From the Guidelines
I strongly recommend using haloperidol as the first-line medication for agitation in hospice care, starting with 0.5-1mg orally every 4-6 hours as needed, or 0.5-1mg subcutaneously/intravenously for more severe agitation, as supported by the most recent guidelines 1. The treatment of agitation in hospice patients with terminal illness requires a comprehensive approach that prioritizes symptom control and quality of life.
- The symptoms of delirium, which can manifest as agitation, should be controlled with antipsychotic, neuroleptic drugs such as haloperidol, risperidone, olanzapine, or quetiapine fumarate 1.
- For patients who don't respond adequately to haloperidol, consider increasing the dose gradually or adding lorazepam 0.5-1mg every 4-6 hours, as lorazepam can be effective in managing agitation that is refractory to high doses of neuroleptics 1.
- Alternative options include chlorpromazine, olanzapine, or quetiapine if haloperidol is contraindicated or ineffective, and non-pharmacological approaches such as maintaining a calm environment, ensuring adequate pain control, and providing reassurance through familiar faces and voices should be implemented alongside medication 1.
- It's essential to start with low doses in hospice patients who are often frail and more sensitive to medication side effects, and to regularly reassess the need for continued treatment as the patient's condition changes, as delirium in patients with advanced cancer and limited life expectancy may shorten prognosis 1.
- Opioid dose reduction or rotation can also be considered for patients with severe delirium, and caregivers should be supported in caring for their loved one and coping with this distressing condition 1.
From the FDA Drug Label
DOSAGE AND ADMINISTRATION ... Parenteral medication, administered intramuscularly in doses of 2 to 5 mg, is utilized for prompt control of the acutely agitated schizophrenic patient with moderately severe to very severe symptoms Depending on the response of the patient, subsequent doses may be given, administered as often as every hour, although 4 to 8 hour intervals may be satisfactory. The maximum dose is 20 mg per day.
The treatment for agitation in patients, as per the label for haloperidol (IV), involves the administration of the drug intramuscularly in doses of 2 to 5 mg for prompt control of acute agitation.
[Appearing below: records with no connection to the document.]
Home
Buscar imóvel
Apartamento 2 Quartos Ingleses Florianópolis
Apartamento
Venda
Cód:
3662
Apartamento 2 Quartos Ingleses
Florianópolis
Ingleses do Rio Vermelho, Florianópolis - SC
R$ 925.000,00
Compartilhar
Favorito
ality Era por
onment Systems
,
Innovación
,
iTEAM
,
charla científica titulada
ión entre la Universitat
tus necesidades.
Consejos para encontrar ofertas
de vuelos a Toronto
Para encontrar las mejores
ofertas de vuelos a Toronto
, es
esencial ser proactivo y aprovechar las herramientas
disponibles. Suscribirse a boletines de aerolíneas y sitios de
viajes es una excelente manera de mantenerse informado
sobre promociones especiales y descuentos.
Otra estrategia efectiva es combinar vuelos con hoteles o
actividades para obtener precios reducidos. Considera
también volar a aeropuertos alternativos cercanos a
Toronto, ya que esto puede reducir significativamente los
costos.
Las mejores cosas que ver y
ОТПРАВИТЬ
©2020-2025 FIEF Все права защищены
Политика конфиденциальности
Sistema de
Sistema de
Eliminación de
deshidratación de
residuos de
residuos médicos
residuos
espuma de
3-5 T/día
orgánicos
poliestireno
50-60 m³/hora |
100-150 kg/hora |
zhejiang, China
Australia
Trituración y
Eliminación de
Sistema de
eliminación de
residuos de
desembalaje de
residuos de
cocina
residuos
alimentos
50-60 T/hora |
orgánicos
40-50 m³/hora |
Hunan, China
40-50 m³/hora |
- The dose may be repeated as often as every hour, with intervals of 4 to 8 hours being satisfactory in some cases.
- The maximum dose is 20 mg per day.
- It is essential to note that the label does not explicitly mention hospice patients with terminal illness, but it does provide general guidance for the treatment of agitation. 2
From the Research
Treatment Options for Agitation in Hospice Patients
The treatment for agitation in hospice patients with terminal illness can be managed through various protocols and pharmacological interventions.
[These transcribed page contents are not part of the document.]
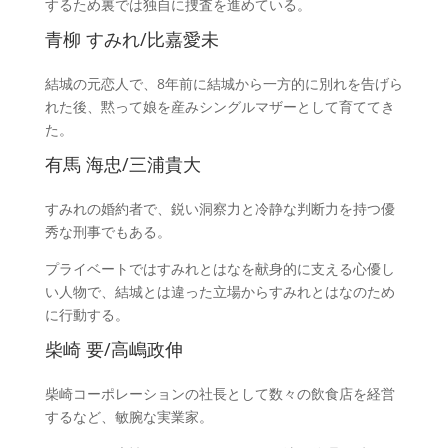
するため裏では独自に捜査を進めている。
青柳 すみれ/比嘉愛未
結城の元恋人で、8年前に結城から一方的に別れを告げら
れた後、黙って娘を産みシングルマザーとして育ててき
た。
有馬 海忠/三浦貴大
すみれの婚約者で、鋭い洞察力と冷静な判断力を持つ優
秀な刑事でもある。
プライベートではすみれとはなを献身的に支える心優し
い人物で、結城とは違った立場からすみれとはなのため
に行動する。
柴崎 要/高嶋政伸
柴崎コーポレーションの社長として数々の飲食店を経営
するなど、敏腕な実業家。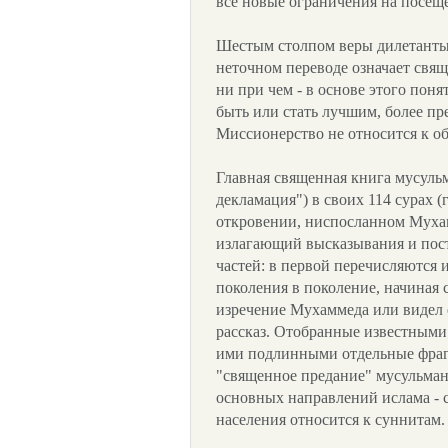
все новые ограничения на посещ
Шестым столпом веры дилетанты 
неточном переводе означает свящ
ни при чем - в основе этого поня
быть или стать лучшим, более пр
Миссионерство не относится к об
Главная священная книга мусульм
декламация") в своих 114 сурах (
откровении, ниспосланном Мухам
излагающий высказывания и пост
частей: в первой перечисляются 
поколения в поколение, начиная 
изречение Мухаммеда или видел е
рассказ. Отобранные известными 
ими подлинными отдельные фраг
"священное предание" мусульман
основных направлений ислама -
населения относится к суннитам.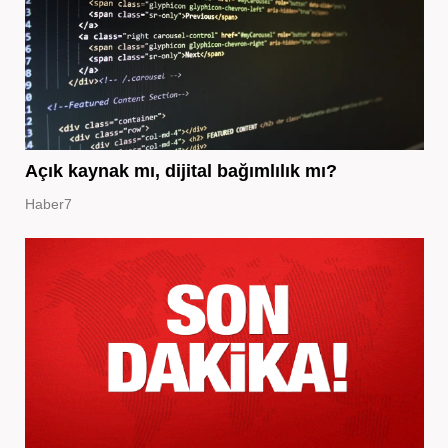
Açık kaynak mı, dijital bağımlılık mı?
Haber7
- A protocol for the acute control of agitation in palliative care was developed, which includes a combination of haloperidol and midazolam 3.
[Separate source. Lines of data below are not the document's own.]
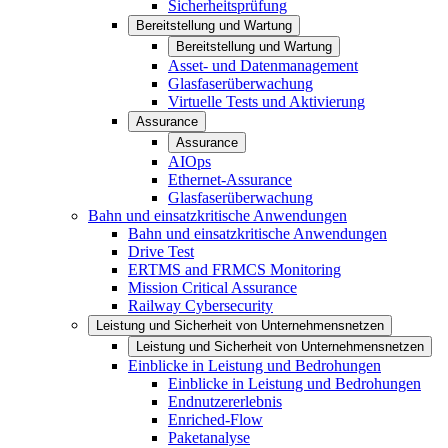
Sicherheitsprüfung
Bereitstellung und Wartung
Bereitstellung und Wartung
Asset- und Datenmanagement
Glasfaserüberwachung
Virtuelle Tests und Aktivierung
Assurance
Assurance
AIOps
Ethernet-Assurance
Glasfaserüberwachung
Bahn und einsatzkritische Anwendungen
Bahn und einsatzkritische Anwendungen
Drive Test
ERTMS and FRMCS Monitoring
Mission Critical Assurance
Railway Cybersecurity
Leistung und Sicherheit von Unternehmensnetzen
Leistung und Sicherheit von Unternehmensnetzen
Einblicke in Leistung und Bedrohungen
Einblicke in Leistung und Bedrohungen
Endnutzererlebnis
Enriched-Flow
Paketanalyse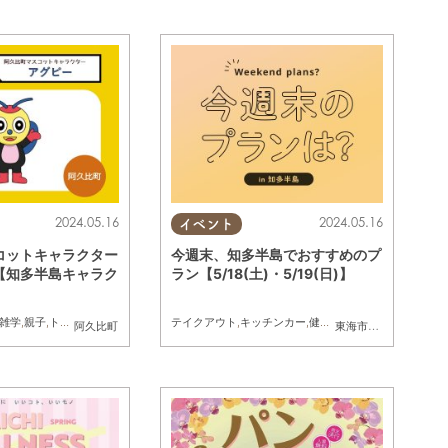
2024.05.16
2024.05.16
イベント
コットキャラクター
今週末、知多半島でおすすめのプ
【知多半島キャラク
ラン【5/18(土)・5/19(日)】
】
雑学
,
親子
,
トレンド
テイクアウト
,
キッチンカー
,
健康
,
イベント
,
まちネタ
,
季
阿久比町
東海市
,
大府市
,
東浦町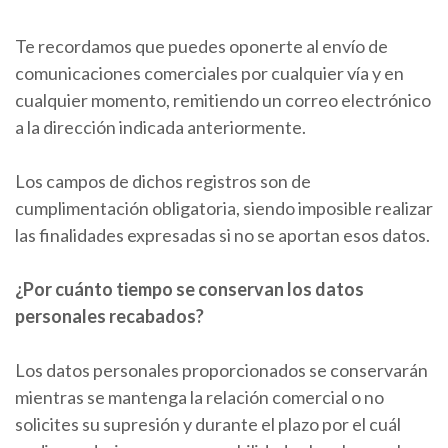
Te recordamos que puedes oponerte al envío de
comunicaciones comerciales por cualquier vía y en
cualquier momento, remitiendo un correo electrónico
a la dirección indicada anteriormente.
Los campos de dichos registros son de
cumplimentación obligatoria, siendo imposible realizar
las finalidades expresadas si no se aportan esos datos.
¿Por cuánto tiempo se conservan los datos
personales recabados?
Los datos personales proporcionados se conservarán
mientras se mantenga la relación comercial o no
solicites su supresión y durante el plazo por el cuál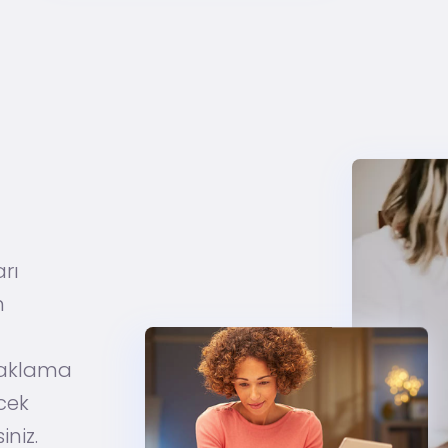
rı
n
 saklama
cek
iniz.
- The protocol was used 86 times in 27 patients, with a median time of 15 minutes to control agitation, and no significant complications were reported 3.
- Another study found that a protocol for the control of agitation in palliative care was effective and safe, with 91% of agitation episodes controlled with only the first dose 4.
Pharmacological Interventions
Pharmacological interventions for agitation in hospice patients can include:
- Haloperidol, which can control agitation without inducing sedation, but may be associated with extrapyramidal symptoms 5.
- Benzodiazepines, such as lorazepam, diazepam, and midazolam, which have a more pronounced sedating activity 5.
- Atypical antipsychotics, such as aripiprazole, ziprasidone, and olanzapine, which may be better tolerated and have sedative properties 5.
- The combination of haloperidol and promethazine, which may be the best choice based on empirical evidence 5.
Management of Agitation
The management of agitation in hospice patients should be tailored to the individual patient, taking into account their underlying medical condition, autonomy, and safety 6.
- Non-coercive de-escalation strategies should be used first, followed by pharmacologic interventions and physical restraints as necessary 6.
- Face-to-face examination, monitoring, and documentation by the physician are essential in managing agitation 6.
- Patient autonomy, safety, and medical well-being should be paramount in the management of agitation 6.